José António Moreira, Visão on line,
Dos contactos que vou tendo com pessoas mais directamente ligadas à actividade empresarial, mas também do que leio e ouço nos media, vai tomando forma um conjunto de indícios que têm a particularidade de apontarem num mesmo sentido: apesar da elevada e crescente taxa de desemprego em Portugal, há empresas que se defrontam com dificuldades em suprirem as suas necessidades de mão-de-obra.
Face a este tipo de situação, geralmente contraponho, a quem delas me faz eco, que talvez os postos de trabalho a preencher não tenham sido publicitados devidamente. Aquilo que me garantem é que, para além da publicitação nos meios de comunicação habituais, tais postos ainda são publicitados, formalmente, junto do Instituto de Emprego. Mais, que quando este consegue enviar alguns potenciais candidatos, e eles iniciam o trabalho – o que nem sempre acontece –, uma boa parte acaba por desistir ao fim de muito pouco tempo, invocando as razões mais variadas, pedindo apenas que a empresa lhes carimbe o boletim que terão de entregar no Instituto para poderem continuar a usufruir do apoio social.
Quando, actuando quase como advogado do diabo, eu insisto que possivelmente as empresas necessitam de operários muito especializados ou que oferecem os postos de trabalho por períodos muito curtos, na generalidade dos casos as respostas que obtenho é que não se trata de uma coisa nem da outra: empregos indiferenciados não têm melhor sorte do que os especializados, e nem a oferta de um contrato de trabalho sem termo é garantia de se ser mais bem sucedido. Em suma, aquilo que sustentam é que os desempregados não querem trabalhar.
Não é preciso ser-se investigador para ter consciência do erro em que se pode incorrer quando, a partir de um conjunto limitado de observações (uma pequena amostra), se faz uma generalização para a população. Opto, pois, por não generalizar. Prefiro pensar que tive sorte (ou azar) em me defrontar com um punhado de situações que apontam genericamente num determinado sentido, e que essas situações não são necessariamente representativas do universo das cerca de 600 000 pessoas actualmente desempregadas em Portugal.
Porém, julgo que estes “boatos” (vou considerá-los assim) deveriam ser objecto de análise pelos poderes públicos, quanto aos seus reais fundamentos e com o intuito de se procurar perceber o que realmente se está a passar a este nível. Seria, inclusive, uma forma de proteger os próprios desempregados de uma imagem (negativa) que deles se vai criando na sociedade.
Independentemente do que se viesse a apurar, julgo que é tempo de se repensarem as prestações sociais, o “subsídio de desemprego” em particular. Com efeito, o trabalho tem uma função social e pessoal que vai muito para além de ser a fonte de rendimento que permite a cada um possuir uma vida digna.
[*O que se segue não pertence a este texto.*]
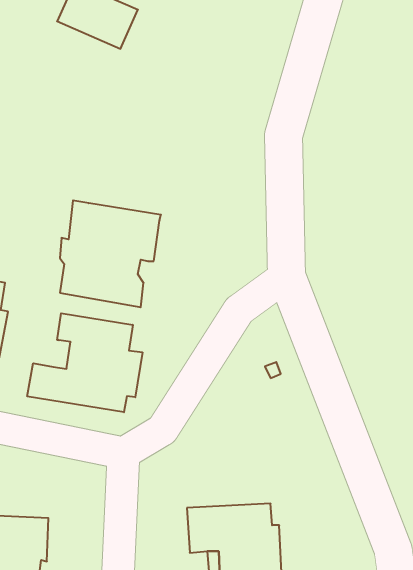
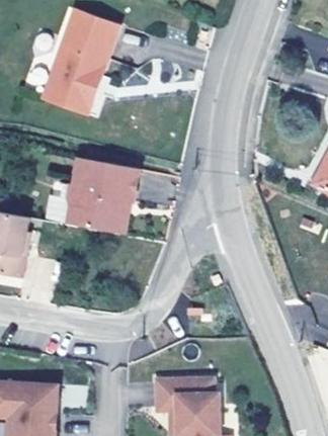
building: none -> [38,35,108,116]
building: [27,313,142,412] -> none

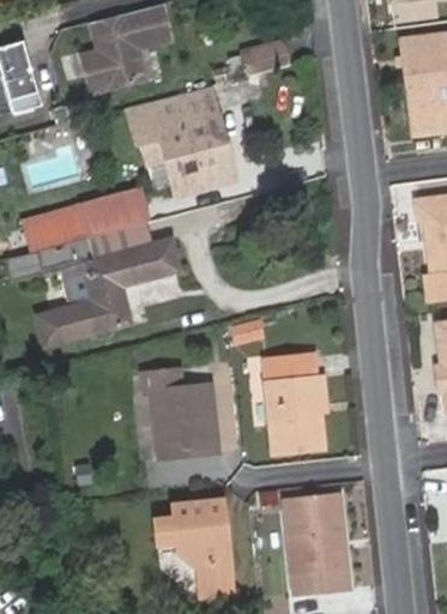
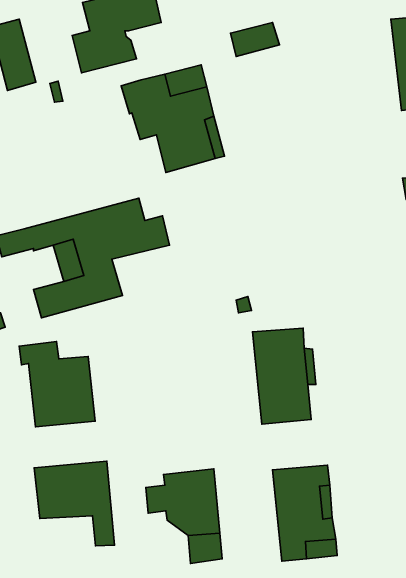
building: [20,189,147,253] -> none
building: [140,369,218,457] -> [19,341,95,427]
building: none -> [34,461,114,546]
Por isso, a dimensão abrangente do trabalho deveria ser tomada em consideração quando se procura apoiar o desempregado. Actualmente, aquilo que se faz é dar a este um determinado montante monetário para suprir, em parte, a perda de rendimento que ocorreu com o fim do seu contrato de trabalho. Ou seja, esquece-se que existe uma outra dimensão do trabalho, aquela que nos faz levantar da cama em cada manhã, que nos faz partir para mais um dia de luta, que nos faz sentir vivos e úteis. Sou de opinião, pois, que se devia rever o sistema de apoio aos desempregados de modo a procurar incluir esta outra dimensão.
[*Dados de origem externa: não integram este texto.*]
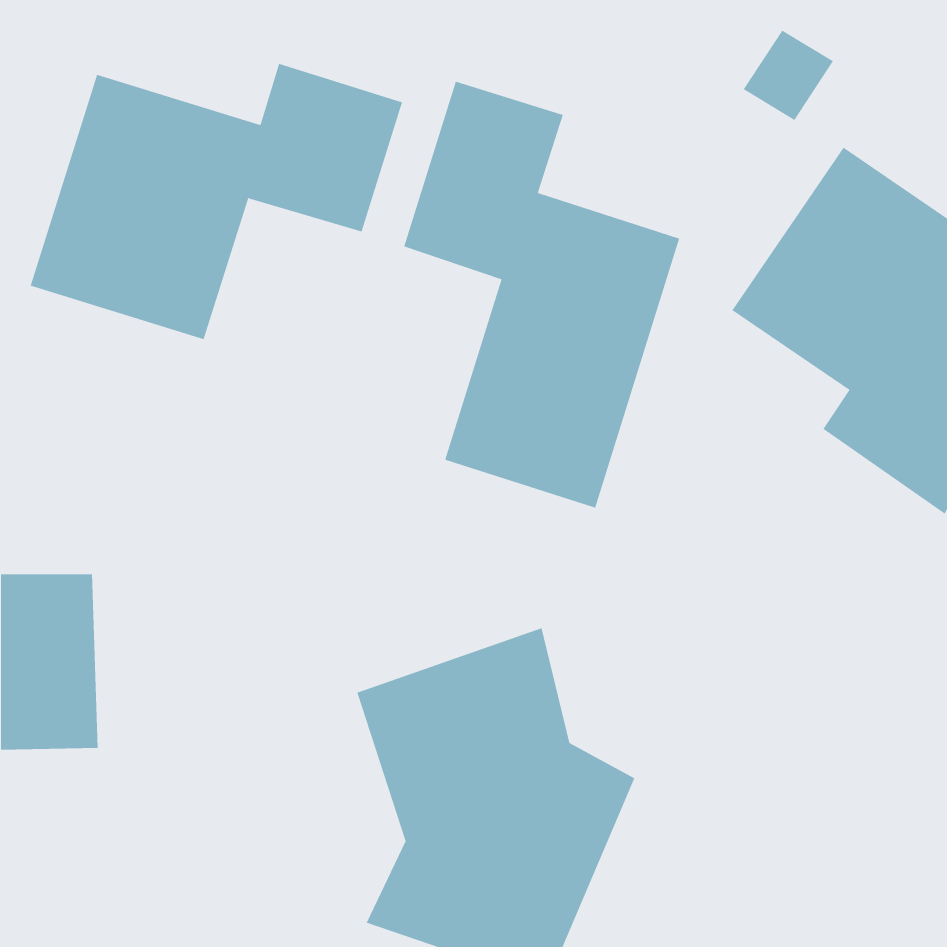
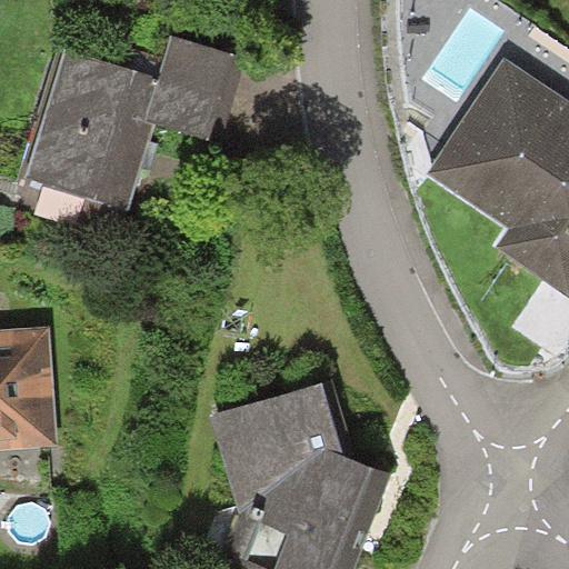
building: [404,81,680,509] -> none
Pelo menos em abstracto, não parece que fosse muito difícil. O sujeito que se visse desempregado receberia um pacote de apoio com uma dupla vertente: a monetária, como actualmente, para que pudesse suprir as suas necessidades básicas; a da “estabilidade emocional” (chamemos-lhe assim), por via da obrigação de prestar uma pequena contrapartida de trabalho social – ou, em alternativa, fazer formação profissional –, que, sem lhe retirar o tempo necessário para procurar alternativas de emprego, lhe transmitiria a certeza de que continuava a ser útil à sociedade.
Uma solução deste tipo, que pode ser considerada “politicamente incorrecta”, tenderia a ser mais saudável para ambas as partes – a sociedade e o sujeito – e mais equilibrada do que a mera diminuição da componente monetária que, actualmente, vem sendo defendida como a solução capaz de levar o desempregado de volta ao mercado de trabalho no mais curto espaço de tempo.
Além disso, cortaria cerce a possibilidade de cada um de nós, empregados, cair na tentação de inferir, a partir de indícios como os que acima referi, que os desempregados protelam o retorno à vida activa enquanto não esgotam o período de atribuição do respectivo “subsídio de desemprego”.